* _PROBLEM STATEMENT_
Collect every line in the items below that contains the string "MotoGp", treating uppercase and lowercase as different.

* _Stored data_
══════════

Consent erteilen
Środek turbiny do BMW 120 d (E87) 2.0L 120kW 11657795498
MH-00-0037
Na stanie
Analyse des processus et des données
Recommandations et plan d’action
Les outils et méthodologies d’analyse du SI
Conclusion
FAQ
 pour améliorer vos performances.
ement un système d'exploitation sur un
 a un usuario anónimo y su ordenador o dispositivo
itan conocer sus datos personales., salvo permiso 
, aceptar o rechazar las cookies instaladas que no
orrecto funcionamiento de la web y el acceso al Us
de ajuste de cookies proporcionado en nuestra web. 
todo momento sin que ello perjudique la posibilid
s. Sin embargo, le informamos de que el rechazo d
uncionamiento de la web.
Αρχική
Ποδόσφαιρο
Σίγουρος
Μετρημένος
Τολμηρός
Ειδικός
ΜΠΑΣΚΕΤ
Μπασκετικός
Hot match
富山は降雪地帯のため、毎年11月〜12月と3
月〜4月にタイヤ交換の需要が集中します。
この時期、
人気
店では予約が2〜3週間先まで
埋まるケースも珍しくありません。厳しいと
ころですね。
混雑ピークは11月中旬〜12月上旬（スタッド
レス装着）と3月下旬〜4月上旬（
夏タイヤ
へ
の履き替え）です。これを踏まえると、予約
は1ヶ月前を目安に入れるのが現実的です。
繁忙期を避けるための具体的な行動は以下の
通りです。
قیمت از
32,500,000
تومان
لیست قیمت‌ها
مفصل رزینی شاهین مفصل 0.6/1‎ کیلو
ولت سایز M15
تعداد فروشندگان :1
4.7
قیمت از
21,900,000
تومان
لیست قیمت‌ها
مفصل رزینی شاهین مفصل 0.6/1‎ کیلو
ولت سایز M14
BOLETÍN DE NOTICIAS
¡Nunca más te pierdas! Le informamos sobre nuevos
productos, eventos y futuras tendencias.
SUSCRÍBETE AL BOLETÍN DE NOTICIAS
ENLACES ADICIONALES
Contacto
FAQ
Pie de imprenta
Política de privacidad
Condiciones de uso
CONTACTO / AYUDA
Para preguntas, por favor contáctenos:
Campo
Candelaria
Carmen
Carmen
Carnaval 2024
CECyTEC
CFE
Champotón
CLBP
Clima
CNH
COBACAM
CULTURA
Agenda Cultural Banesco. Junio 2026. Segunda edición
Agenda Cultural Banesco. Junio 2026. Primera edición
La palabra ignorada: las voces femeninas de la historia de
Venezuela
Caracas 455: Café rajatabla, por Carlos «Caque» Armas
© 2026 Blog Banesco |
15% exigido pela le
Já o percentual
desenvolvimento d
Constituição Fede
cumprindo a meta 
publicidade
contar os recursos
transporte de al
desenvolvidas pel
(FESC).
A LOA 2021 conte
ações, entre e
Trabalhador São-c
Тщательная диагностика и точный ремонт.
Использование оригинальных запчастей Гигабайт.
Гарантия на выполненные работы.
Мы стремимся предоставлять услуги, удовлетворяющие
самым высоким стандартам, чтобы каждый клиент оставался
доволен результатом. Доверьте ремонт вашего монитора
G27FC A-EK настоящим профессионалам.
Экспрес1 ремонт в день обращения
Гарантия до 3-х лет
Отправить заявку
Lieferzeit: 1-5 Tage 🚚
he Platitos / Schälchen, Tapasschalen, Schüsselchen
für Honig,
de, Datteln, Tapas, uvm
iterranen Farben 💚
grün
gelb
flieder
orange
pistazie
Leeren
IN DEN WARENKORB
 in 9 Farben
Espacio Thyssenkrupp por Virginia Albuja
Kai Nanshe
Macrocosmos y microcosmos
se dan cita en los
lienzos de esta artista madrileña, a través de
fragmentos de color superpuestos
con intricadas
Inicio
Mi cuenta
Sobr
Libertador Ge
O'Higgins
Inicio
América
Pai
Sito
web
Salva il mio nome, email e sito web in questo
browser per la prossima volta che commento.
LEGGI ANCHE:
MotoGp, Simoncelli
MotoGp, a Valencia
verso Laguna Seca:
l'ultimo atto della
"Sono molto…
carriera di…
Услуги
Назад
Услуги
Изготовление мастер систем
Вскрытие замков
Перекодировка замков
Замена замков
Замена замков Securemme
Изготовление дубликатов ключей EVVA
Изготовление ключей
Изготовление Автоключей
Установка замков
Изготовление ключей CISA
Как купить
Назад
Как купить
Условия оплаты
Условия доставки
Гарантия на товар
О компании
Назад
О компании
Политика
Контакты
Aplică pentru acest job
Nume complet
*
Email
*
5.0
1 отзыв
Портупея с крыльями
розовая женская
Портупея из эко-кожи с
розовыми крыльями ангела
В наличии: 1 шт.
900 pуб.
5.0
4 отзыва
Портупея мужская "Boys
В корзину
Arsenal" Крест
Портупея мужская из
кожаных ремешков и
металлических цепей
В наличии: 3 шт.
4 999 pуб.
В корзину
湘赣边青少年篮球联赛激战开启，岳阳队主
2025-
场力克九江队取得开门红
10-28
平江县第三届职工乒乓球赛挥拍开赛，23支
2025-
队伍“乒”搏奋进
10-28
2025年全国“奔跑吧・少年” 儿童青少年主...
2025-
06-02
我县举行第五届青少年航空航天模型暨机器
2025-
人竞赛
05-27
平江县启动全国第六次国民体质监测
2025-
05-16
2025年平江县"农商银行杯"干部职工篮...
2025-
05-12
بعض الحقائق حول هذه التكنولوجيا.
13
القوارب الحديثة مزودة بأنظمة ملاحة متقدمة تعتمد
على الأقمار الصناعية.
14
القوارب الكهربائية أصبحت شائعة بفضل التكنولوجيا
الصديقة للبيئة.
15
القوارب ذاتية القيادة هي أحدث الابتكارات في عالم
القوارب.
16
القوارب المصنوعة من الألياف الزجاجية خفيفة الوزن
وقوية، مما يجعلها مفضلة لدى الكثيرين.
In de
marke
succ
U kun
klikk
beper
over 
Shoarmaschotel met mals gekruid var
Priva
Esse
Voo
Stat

══════════

* _OUTPUT FOR THIS EXERCISE_
MotoGp, Simoncelli
MotoGp, a Valencia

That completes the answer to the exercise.